■ Exercise passage ■
********************

I got my Big Shot today and its pretty neat-o. I can't believe how easy it is to aim.

I lost my brand-new 10oz throwbag. I shot it perfectly only I need to finesse the pull I put behind it. It went perfectly through the limb I was aiming at, only it kept going another 75' or so and got hung up in the next tree. Har!  

Cool tool!


----------



## MasterBlaster (Nov 7, 2003)

Cool. A 14oz is the only bag I've got right now, and I bet the extra weight will reduce overshooting.
I thought I NEEDED a lighter bag, I see now I probably don't.  

I launched a golf ball almost straight up, that sucker went almost out of sight! It hit the concrete and bounced back up 100 feet.
Do they still sell Super Balls?


----------



## Kneejerk Bombas (Nov 7, 2003)

I launched a golf ball out of mine. It hit the arm of the Big Shot and came directly back at me and hit me square in the head. The ball bounced off my head and went about 300 yards farther onto the hood of a 2002 Jaguar.
$2000 later the hood was fine, but ever since that day I can't do simple math...


----------



## Tree Machine (Nov 7, 2003)

*tracing your line and bag back down to earth*

Mike Maas....... you are a beautiful man.


> I gave up on the dinky 10oz bag and went to 14 and 16. The overshot is reduced and it's easier to swing it around and get it to drop where you want it.


What he said. -TM-


----------



## MasterBlaster (Nov 7, 2003)

HA! Big Shot golf - I was thinking the same thing, only club you would need would be a putter!

You could adapt one to fit on the 4ft ferrel.


----------



## MasterBlaster (Nov 7, 2003)

When I shoot my BS, I orient the slingshot like a normal slingshot, with the 'Y' facing me.
When I look at a pic in Sherrill, the guy shooting his has the 'Y' facing away from him.

Which way is the correct way? Does it matter?




Also, has anybody ordered the expensive release snap? Since I'm made out of money(see my new red oak movie) I think I will order it just for the hallibut.

********************

■ Landmark coordinate records ■
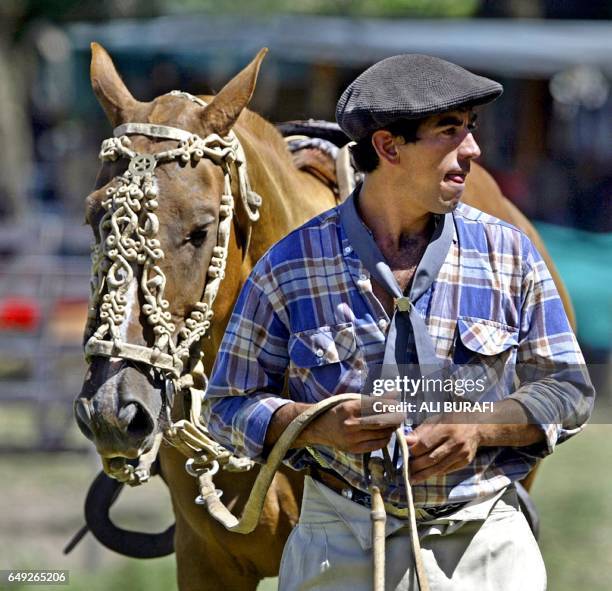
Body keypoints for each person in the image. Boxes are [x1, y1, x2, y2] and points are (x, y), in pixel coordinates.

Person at [201, 54, 594, 590]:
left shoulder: (509, 253)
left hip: (484, 546)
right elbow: (225, 404)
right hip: (334, 548)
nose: (473, 149)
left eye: (470, 129)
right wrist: (313, 425)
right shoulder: (288, 266)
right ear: (388, 147)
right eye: (449, 131)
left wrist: (482, 427)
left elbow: (569, 389)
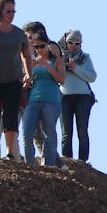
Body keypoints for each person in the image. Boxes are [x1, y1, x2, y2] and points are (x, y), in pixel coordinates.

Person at [0, 0, 32, 160]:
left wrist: (29, 74)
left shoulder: (19, 34)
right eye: (8, 11)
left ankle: (10, 153)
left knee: (11, 116)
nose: (11, 15)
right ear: (0, 12)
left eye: (13, 12)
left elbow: (26, 55)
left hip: (14, 80)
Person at [22, 21, 67, 168]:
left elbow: (61, 79)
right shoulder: (32, 61)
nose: (39, 49)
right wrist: (28, 75)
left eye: (42, 46)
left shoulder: (57, 60)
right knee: (27, 133)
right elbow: (27, 80)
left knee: (49, 134)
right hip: (34, 100)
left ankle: (49, 165)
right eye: (36, 47)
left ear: (47, 44)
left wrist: (47, 66)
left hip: (51, 101)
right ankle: (29, 164)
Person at [59, 29, 97, 161]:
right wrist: (64, 65)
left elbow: (92, 77)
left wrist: (75, 68)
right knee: (66, 132)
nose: (74, 46)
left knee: (82, 131)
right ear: (66, 42)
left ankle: (83, 162)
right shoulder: (59, 56)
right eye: (71, 42)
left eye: (77, 43)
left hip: (83, 97)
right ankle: (66, 160)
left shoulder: (85, 58)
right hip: (64, 96)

********************

■ What the task requires ■
Reproduce the Big Shot forum thread word for word between "I got my Big" and "next tree. Har!", inclusive.

■ Result ■
I got my Big Shot today and its pretty neat-o. I can't believe how easy it is to aim.

I lost my brand-new 10oz throwbag. I shot it perfectly only I need to finesse the pull I put behind it. It went perfectly through the limb I was aiming at, only it kept going another 75' or so and got hung up in the next tree. Har!